White looked through his records of how he and his wife had made the real estate transaction and discovered it was via a random email from the title company that included an account number and routing number.

He recalls not thinking much of it as he went to the bank and wired $25,000 to the account, and how that “was a lightbulb moment for me how easily I could have lost my life savings,” he said.

The last decade in real estate, and a peek into the next one

Using outdated payment systems coupled with outdated communication systems — fax machines, anyone? — it wasn’t too surprising that a lot of fraud could occur. In fact, one in 10 real estate transactions are targeted for fraud in the U.S. Meanwhile, more than 2,200 people claimed to be victims of real estate wire fraud in 2022 to the tune of over $446 million, according to FBI data. That figure has nearly doubled since 2020.

White, who has a background in computer engineering, built a real estate fraud prevention and payments portal to house everything in one place securely. Users log into the portal where wiring instructions would be provided instead of being emailed account and routing numbers. That grew into title and settlement company customers asking for a way to send documents securely, receive wiring instructions, verify identities and manage payments.

The couple started out bootstrapping the business and have since grown it to 35 people in the past six years. At the same time, revenue doubled or tripled each year. Closinglock works with thousands of settlement agents across the country and has protected over $250 billion of transactions.

In early 2023, Closinglock announced $4 million in seed funding and today it adds another $12 million in the form of Series A capital. Headline led the investment and was joined by LiveOak Ventures and a group of strategic angel investors.
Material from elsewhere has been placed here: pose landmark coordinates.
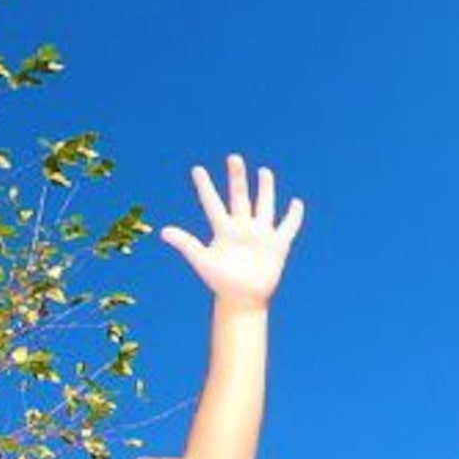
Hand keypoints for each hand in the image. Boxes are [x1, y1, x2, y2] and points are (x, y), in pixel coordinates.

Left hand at [158, 155, 303, 307]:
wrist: (242, 300)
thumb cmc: (221, 282)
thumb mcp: (202, 260)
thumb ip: (185, 244)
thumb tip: (162, 231)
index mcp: (223, 230)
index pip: (212, 203)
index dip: (204, 187)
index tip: (196, 170)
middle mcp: (241, 228)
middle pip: (239, 197)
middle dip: (237, 178)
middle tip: (233, 158)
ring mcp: (260, 234)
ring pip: (264, 205)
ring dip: (265, 188)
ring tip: (264, 171)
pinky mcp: (278, 244)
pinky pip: (288, 226)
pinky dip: (294, 216)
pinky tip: (296, 203)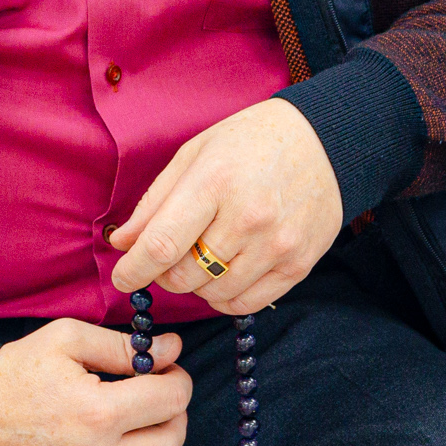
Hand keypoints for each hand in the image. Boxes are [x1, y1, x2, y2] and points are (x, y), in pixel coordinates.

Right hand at [0, 319, 189, 445]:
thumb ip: (123, 346)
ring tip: (150, 437)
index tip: (167, 373)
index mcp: (98, 412)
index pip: (171, 400)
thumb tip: (171, 348)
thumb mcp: (65, 341)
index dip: (178, 380)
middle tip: (159, 402)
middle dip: (174, 416)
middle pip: (170, 443)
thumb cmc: (12, 375)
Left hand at [106, 97, 341, 315]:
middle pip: (185, 275)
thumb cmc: (249, 143)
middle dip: (165, 275)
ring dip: (197, 285)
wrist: (323, 141)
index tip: (122, 277)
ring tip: (202, 258)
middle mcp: (248, 217)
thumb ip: (155, 202)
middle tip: (169, 257)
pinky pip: (247, 304)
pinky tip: (225, 274)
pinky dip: (225, 297)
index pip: (162, 245)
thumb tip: (122, 244)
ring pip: (214, 293)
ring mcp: (277, 244)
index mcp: (215, 182)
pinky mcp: (299, 264)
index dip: (133, 270)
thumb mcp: (195, 154)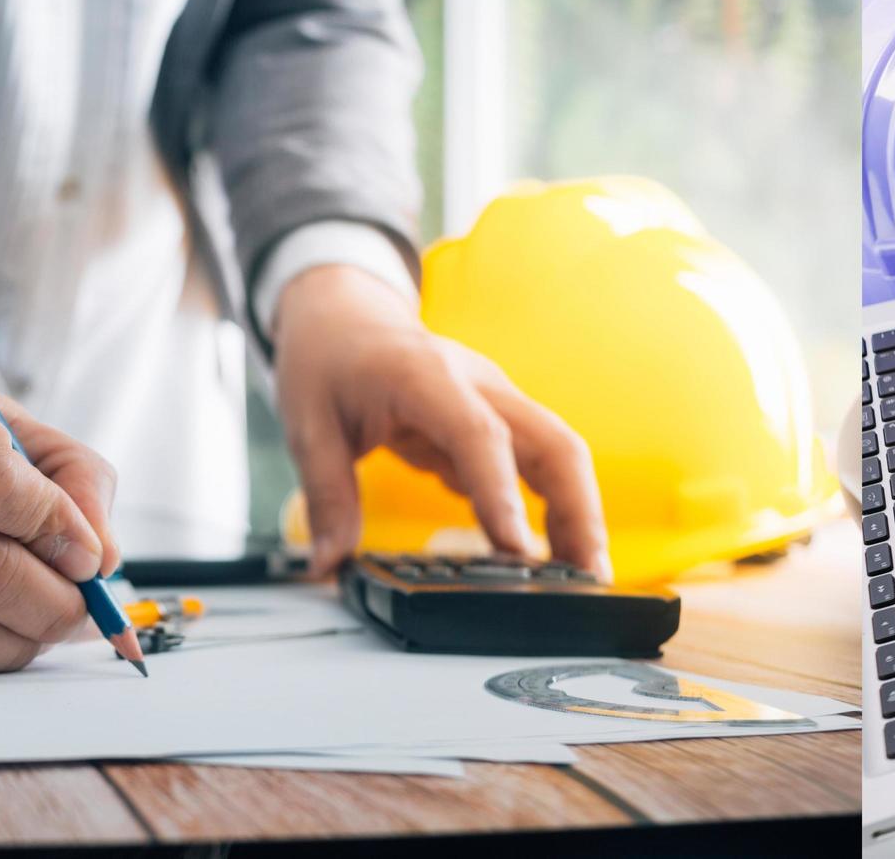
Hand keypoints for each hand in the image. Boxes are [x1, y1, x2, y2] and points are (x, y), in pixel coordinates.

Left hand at [271, 265, 606, 578]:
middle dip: (579, 511)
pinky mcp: (500, 423)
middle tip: (587, 576)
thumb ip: (327, 498)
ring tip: (583, 578)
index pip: (478, 434)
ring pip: (560, 456)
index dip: (502, 493)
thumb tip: (327, 564)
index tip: (517, 551)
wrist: (344, 316)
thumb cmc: (330, 360)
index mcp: (424, 376)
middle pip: (553, 444)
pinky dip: (555, 510)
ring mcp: (497, 402)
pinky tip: (556, 558)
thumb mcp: (308, 427)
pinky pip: (540, 467)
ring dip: (579, 515)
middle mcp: (478, 385)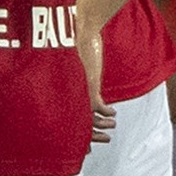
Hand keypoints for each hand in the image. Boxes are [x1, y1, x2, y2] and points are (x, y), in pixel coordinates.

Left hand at [76, 28, 116, 142]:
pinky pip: (98, 107)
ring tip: (112, 125)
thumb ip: (76, 81)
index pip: (68, 119)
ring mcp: (77, 92)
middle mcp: (68, 95)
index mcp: (63, 92)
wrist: (78, 31)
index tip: (86, 145)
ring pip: (89, 118)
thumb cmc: (73, 46)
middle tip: (106, 139)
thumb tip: (81, 90)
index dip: (78, 133)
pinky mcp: (88, 87)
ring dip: (102, 124)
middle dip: (92, 135)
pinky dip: (107, 112)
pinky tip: (112, 112)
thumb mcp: (74, 68)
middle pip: (78, 124)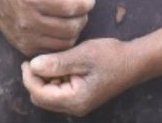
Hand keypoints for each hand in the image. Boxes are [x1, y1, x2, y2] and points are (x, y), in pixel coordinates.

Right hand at [0, 0, 94, 56]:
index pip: (70, 6)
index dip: (85, 3)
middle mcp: (29, 20)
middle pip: (70, 27)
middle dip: (82, 18)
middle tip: (81, 10)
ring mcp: (27, 37)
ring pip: (65, 42)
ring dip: (75, 30)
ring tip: (72, 18)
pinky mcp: (26, 48)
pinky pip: (55, 50)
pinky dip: (63, 41)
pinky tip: (61, 29)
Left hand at [21, 38, 139, 116]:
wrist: (134, 61)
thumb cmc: (110, 56)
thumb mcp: (83, 55)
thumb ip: (57, 62)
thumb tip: (33, 65)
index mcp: (75, 100)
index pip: (40, 94)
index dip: (29, 78)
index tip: (27, 60)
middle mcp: (74, 107)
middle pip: (41, 98)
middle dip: (35, 80)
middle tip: (37, 59)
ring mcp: (78, 104)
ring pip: (48, 96)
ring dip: (44, 79)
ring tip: (51, 60)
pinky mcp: (80, 97)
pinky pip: (58, 92)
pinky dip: (54, 79)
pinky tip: (60, 64)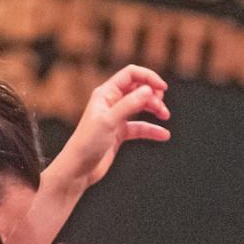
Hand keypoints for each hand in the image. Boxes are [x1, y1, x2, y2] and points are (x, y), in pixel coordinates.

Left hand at [49, 65, 170, 190]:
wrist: (78, 168)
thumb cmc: (87, 143)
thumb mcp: (109, 121)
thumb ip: (129, 104)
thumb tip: (148, 90)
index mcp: (106, 93)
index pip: (131, 75)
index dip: (148, 77)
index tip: (163, 88)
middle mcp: (111, 102)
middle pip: (138, 89)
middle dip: (153, 95)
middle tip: (162, 108)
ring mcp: (116, 117)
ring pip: (140, 107)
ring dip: (154, 109)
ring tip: (165, 117)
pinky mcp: (119, 133)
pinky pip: (139, 127)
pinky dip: (151, 130)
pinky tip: (163, 135)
The company has now raised $16 million in total.

White intends to deploy the new capital into product and technology development and hiring.

“About $2 trillion in residential real estate transactions move through those unsophisticated methods, so there are a lot of different avenues we are excited about continuing to work on,” White said. “We are looking at the fintech side of it, especially when it comes to actually moving the money for real estate transactions so we are not cutting a bunch of checks, dealing with ACH transactions or wire transfers that go to the wrong spot.”